Generic constraint on associated type

extension Sequence where Element: Hashable {
    func uniqued() -> [Element] {
        var seen = Set<Element>()
        return filter { seen.insert($0).inserted }
    }
}

[1, 1, 2, 3, 3].uniqued()                          // [1, 2, 3]

Type erasure

When some or any doesn’t fit, type erasure admits hiding the concrete type:

struct AnyAnimal: Animal {
    private let _sound: () -> String

    init<A: Animal>(_ animal: A) {
        self._sound = animal.sound
    }

    func sound() -> String {
        _sound()
    }
}

let erased: [AnyAnimal] = [AnyAnimal(Dog()), AnyAnimal(Cat())]

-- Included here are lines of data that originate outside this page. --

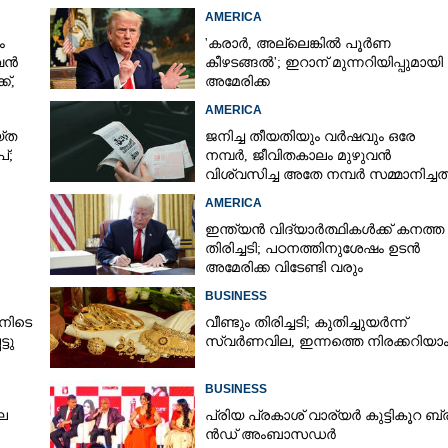
AMERICA
ം
'കരാർ, അല്ലെങ്കിൽ പൂർണ
 വൻ
കീഴടങ്ങൽ'; ഇറാന് മുന്നറിയിപ്പുമായി
്,
അമേരിക്ക
AMERICA
‌ത
ജനിച്ച തീയതിയും വർഷവും ഒരേ
്;
നമ്പർ, ജീവിതകാലം മുഴുവൻ
വിശ്വസിച്ച അതേ നമ്പർ സമ്മാനിച്ചത
കോടികളുടെ ഭാഗ്യം
AMERICA
ഇന്ത്യൻ വിദ്യാർത്ഥികൾക്ക് കനത്ത
തിരിച്ചടി; പഠനത്തിനുശേഷം ഉടൻ
അമേരിക്ക വിടേണ്ടി വരും
ാൻ
BUSINESS
നിടെ
വീണ്ടും തിരിച്ചടി; കുതിച്ചുയർന്ന്
്ടു
സ്വർണവില, ഇന്നത്തെ നിരക്കറിയാ
BUSINESS
Share this link
ല
പ്രി​യ​ ​പ്ര​കാ​ശ് ​വാ​ര്യർ കു​ട്ടി​കൂ​റ​ ​ ബ്
ൻ​ഡ് ​അം​ബാ​സ​ഡ​ർ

Pre-Swift 5.6, type erasure was the conventional substitute for any; today, any Protocol is conventional.

A note on PATs

Protocols with associated types (PATs) are not directly usable as types pre-Swift 5.7:

protocol Container {
    associatedtype Item
    func first() -> Item?
}

// Pre-5.7:
// let c: Container = ...                          // ERROR: PATs not usable directly

// Solution 1: generic function:
func process<C: Container>(_ container: C) {
    // ...
}

// Solution 2: type erasure (AnyContainer):
struct AnyContainer<T>: Container { /* ... */ }

// Swift 5.7+ via existentials:
let c: any Container = ...

Swift 5.7+ admits PATs via any for substantial flexibility.

A note on the conventional discipline

The contemporary Swift generics advice:

  • Use generics for genuinely generic code.
  • Use T: Protocol constraints where applicable.
  • Use where clauses for substantial constraints.
  • Use protocols with associated types over concrete generic types.
  • Use some for opaque return types (SwiftUI body, etc.).
  • Use any for heterogeneous collections of conforming types.
  • Use type erasure (Any...) when neither some nor any fits.
  • Trust type inference — explicit type arguments are rarely needed.
  • Use conditional conformance (extension X: Y where ...) for substantial conformances.
  • Use Self in protocols for “the conforming type”.

The combination — generic functions, types, protocols with associated types, some/any for type abstraction, conditional conformance, the where clause — is the substance of Swift’s generics. The discipline produces substantial type-safe abstraction with substantial flexibility for protocol-oriented design.